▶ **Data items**
++++++++++++++++++++

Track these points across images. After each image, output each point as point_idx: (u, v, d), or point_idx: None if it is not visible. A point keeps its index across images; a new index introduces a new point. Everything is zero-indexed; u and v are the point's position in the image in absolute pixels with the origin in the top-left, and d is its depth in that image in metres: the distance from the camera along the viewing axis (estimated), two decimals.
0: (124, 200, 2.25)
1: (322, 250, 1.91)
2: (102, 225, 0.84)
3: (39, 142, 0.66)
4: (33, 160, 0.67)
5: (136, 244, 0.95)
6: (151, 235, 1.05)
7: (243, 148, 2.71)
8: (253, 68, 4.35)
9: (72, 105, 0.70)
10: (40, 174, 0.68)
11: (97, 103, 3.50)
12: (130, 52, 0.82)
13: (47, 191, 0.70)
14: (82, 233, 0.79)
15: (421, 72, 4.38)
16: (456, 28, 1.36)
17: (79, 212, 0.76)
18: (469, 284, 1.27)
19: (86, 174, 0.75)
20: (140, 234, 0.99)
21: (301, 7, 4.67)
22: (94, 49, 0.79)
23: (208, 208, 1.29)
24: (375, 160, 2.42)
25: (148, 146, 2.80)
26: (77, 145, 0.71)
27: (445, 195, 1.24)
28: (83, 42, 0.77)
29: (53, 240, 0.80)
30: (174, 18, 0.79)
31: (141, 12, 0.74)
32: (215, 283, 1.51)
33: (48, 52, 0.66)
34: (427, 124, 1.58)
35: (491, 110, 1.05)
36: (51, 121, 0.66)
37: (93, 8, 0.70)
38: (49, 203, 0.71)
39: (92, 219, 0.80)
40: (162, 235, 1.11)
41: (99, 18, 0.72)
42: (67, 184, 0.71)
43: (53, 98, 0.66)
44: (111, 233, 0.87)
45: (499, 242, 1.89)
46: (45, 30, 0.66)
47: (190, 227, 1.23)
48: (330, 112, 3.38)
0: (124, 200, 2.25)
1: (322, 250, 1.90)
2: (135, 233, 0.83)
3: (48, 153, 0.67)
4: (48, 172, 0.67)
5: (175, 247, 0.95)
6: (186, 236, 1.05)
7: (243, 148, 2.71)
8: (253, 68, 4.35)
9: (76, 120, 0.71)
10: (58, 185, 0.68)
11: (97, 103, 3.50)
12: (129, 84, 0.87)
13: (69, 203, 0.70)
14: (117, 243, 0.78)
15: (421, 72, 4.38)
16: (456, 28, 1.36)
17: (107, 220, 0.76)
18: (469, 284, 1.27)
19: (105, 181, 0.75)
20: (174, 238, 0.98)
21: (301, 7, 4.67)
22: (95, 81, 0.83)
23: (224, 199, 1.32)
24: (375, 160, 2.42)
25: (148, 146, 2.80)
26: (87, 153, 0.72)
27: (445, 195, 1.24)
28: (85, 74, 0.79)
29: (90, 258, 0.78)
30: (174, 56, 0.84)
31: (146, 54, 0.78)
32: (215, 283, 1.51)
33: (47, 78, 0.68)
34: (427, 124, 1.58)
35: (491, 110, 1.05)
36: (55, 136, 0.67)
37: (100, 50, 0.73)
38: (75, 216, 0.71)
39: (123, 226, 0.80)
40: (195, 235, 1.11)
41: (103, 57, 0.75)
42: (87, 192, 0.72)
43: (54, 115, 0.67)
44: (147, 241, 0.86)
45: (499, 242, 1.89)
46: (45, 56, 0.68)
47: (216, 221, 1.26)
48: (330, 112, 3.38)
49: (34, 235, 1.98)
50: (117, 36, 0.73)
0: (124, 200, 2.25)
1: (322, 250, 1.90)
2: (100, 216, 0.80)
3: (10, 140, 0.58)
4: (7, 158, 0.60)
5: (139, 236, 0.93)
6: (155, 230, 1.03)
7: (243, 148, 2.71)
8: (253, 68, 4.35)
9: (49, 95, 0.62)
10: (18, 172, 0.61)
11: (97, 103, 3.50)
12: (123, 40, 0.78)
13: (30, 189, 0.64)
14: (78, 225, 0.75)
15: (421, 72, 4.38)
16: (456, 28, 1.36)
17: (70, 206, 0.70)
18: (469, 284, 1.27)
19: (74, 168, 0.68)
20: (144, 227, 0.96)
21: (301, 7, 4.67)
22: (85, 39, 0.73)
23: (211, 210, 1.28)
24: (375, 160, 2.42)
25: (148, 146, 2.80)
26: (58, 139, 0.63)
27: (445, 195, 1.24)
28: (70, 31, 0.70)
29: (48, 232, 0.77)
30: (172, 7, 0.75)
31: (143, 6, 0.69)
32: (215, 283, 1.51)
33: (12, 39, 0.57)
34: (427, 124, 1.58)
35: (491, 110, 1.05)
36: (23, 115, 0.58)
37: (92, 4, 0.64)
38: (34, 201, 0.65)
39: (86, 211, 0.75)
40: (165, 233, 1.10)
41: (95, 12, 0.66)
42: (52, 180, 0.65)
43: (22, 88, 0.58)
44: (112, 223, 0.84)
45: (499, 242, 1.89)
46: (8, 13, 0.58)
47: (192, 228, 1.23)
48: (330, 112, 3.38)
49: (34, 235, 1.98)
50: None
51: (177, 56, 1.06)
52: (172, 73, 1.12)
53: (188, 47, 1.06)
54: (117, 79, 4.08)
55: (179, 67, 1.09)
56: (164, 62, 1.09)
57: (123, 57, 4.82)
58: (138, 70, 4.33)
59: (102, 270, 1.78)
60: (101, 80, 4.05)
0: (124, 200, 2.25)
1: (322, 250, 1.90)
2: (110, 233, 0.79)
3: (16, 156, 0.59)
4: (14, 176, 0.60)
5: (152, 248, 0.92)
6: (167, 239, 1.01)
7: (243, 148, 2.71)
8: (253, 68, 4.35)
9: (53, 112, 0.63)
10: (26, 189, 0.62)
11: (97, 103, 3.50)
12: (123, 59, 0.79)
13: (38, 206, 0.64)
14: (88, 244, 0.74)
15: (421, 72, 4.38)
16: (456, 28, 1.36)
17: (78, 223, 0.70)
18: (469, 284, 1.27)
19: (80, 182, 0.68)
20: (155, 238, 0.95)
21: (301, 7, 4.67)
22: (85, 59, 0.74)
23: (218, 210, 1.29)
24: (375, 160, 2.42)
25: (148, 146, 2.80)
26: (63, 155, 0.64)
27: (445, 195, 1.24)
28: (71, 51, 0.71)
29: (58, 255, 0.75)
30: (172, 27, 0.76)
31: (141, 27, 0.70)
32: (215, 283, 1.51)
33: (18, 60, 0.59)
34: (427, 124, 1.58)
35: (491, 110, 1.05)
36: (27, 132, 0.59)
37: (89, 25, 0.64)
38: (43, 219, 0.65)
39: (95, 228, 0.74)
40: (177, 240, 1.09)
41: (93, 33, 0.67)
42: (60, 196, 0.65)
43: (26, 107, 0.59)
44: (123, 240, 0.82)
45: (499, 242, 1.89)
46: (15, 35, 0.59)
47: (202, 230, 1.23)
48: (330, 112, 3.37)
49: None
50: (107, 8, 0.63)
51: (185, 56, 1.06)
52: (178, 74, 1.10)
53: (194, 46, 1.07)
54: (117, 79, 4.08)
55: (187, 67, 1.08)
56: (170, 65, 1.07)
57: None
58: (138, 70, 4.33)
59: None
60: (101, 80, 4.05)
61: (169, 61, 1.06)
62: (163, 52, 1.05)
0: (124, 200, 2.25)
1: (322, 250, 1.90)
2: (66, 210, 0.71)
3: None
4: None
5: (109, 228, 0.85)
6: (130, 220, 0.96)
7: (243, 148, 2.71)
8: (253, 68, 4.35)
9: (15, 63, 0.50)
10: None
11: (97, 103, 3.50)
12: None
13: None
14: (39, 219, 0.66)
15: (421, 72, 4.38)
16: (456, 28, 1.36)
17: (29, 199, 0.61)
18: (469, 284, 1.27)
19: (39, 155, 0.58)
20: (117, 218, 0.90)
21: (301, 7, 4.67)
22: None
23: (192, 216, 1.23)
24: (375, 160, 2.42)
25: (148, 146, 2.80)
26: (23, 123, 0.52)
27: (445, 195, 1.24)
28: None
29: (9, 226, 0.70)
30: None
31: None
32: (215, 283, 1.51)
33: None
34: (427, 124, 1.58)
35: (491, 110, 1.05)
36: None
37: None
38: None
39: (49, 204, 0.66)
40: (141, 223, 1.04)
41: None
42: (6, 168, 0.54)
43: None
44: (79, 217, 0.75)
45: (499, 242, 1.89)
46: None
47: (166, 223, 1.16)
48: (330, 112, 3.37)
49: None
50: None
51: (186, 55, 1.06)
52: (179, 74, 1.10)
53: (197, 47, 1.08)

++++++++++++++++++++

Beginning with the opening line above, retype the records exactly through the line with "38: (49, 203, 0.71)", both ends included.

Track these points across images. After each image, output each point as point_idx: (u, v, d), or point_idx: None if it is not visible. A point keeps its index across images; a new index introduces a new point. Everything is zero-indexed; u and v are the point's position in the image in absolute pixels with the origin in the top-left, and d is its depth in that image in metres: the distance from the camera along the viewing axis (estimated), two decimals.
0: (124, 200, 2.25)
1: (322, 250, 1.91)
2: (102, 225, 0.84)
3: (39, 142, 0.66)
4: (33, 160, 0.67)
5: (136, 244, 0.95)
6: (151, 235, 1.05)
7: (243, 148, 2.71)
8: (253, 68, 4.35)
9: (72, 105, 0.70)
10: (40, 174, 0.68)
11: (97, 103, 3.50)
12: (130, 52, 0.82)
13: (47, 191, 0.70)
14: (82, 233, 0.79)
15: (421, 72, 4.38)
16: (456, 28, 1.36)
17: (79, 212, 0.76)
18: (469, 284, 1.27)
19: (86, 174, 0.75)
20: (140, 234, 0.99)
21: (301, 7, 4.67)
22: (94, 49, 0.79)
23: (208, 208, 1.29)
24: (375, 160, 2.42)
25: (148, 146, 2.80)
26: (77, 145, 0.71)
27: (445, 195, 1.24)
28: (83, 42, 0.77)
29: (53, 240, 0.80)
30: (174, 18, 0.79)
31: (141, 12, 0.74)
32: (215, 283, 1.51)
33: (48, 52, 0.66)
34: (427, 124, 1.58)
35: (491, 110, 1.05)
36: (51, 121, 0.66)
37: (93, 8, 0.70)
38: (49, 203, 0.71)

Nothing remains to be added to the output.